No dobra, eksperci nie przewidzieli pandemii i wojny, ale czemu od kilku miesięcy regularnie przestrzeliwują prognozę inflacji, skoro sytuacja jest WZGLĘDNIE stabilna?
Tu musimy sięgnąć po inną książkę, w której Thomas Kuhn pokazuje mało intuicyjny ale ciekawy model rozwoju nauki. Jego zdaniem to nie jest tak, że nauka rozwija się liniowo, z roku na rok gromadząc nowe informacje. Kuhn uważał, że dzieje nauki to okresy spokojnego rozwoju podzielone „rewolucjami” w czasie których wywróceniu ulega cały system światopoglądowy jaki filozof nazwał paradygmatem.
Przykładowym wywróceniem paradygmatu były odkrycia Newtona, który wysłał do kosza całą fizykę pamiętającą Arystotelesa, a kilkaset lat później Alberta Einsteina, który z kolei sprecyzował, że Newton też pełnej racji nie miał.
Rewolucje wybuchają wtedy, kiedy pojawiają się anomalie, jakich dotychczasowa nauka nie potrafi rozwiązać.
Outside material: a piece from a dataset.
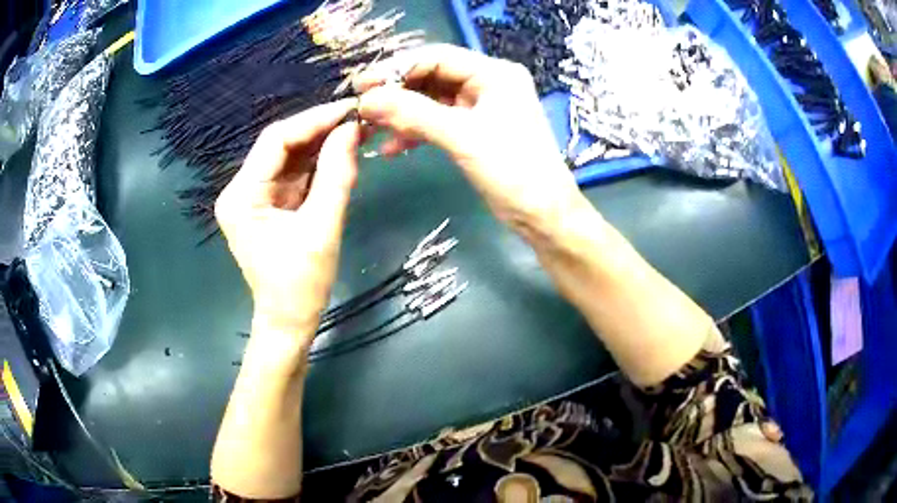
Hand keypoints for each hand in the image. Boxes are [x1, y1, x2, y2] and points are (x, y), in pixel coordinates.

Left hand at [215, 100, 360, 346]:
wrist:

Podobną sytuację mamy właśnie dzisiaj. Przez dziesiątki lat naukowcy tworzyli modele służące do stawiania prognoz. Jednak te modele tworzone były w oparciu o zjawiska „normalne”. W ostatnich dwóch latach mamy do czynienia ze światem stojącym na głowie – trudno więc się dziwić, że mamy rozdźwięk między prognozami a rzeczywistością. To trochę jak z pogodą – gdyby nagle wybuchł superwulkan, to przez najbliższe kilka lat żaden meteorolog nie byłby w stanie podać prognozy pogody równie trafnej jak ta tworzona dzisiaj.
Już dwa lata temu pisałem, że nie ma w sytuacji COVIDa czegoś takiego jak „ekspert”. Są co najwyżej nieco mniejsi laicy. To czego powinniśmy oczekiwać od ludzi nauki w tej chwili to raczej postawienie sprawy jasno: niewiele wiemy, na wypracowanie nowych modeli potrzebujemy czasu i za nasze najbliższe prognozy raczej nie dalibyśmy sobie uciąć ręki. W przeciwnym wypadku niewiele to ma z nauką wspólnego.
Bibliografia:
N. Taleb – Czarny łabędź. Jak nieprzewidywalne zdarzenia rządzą naszym życiem.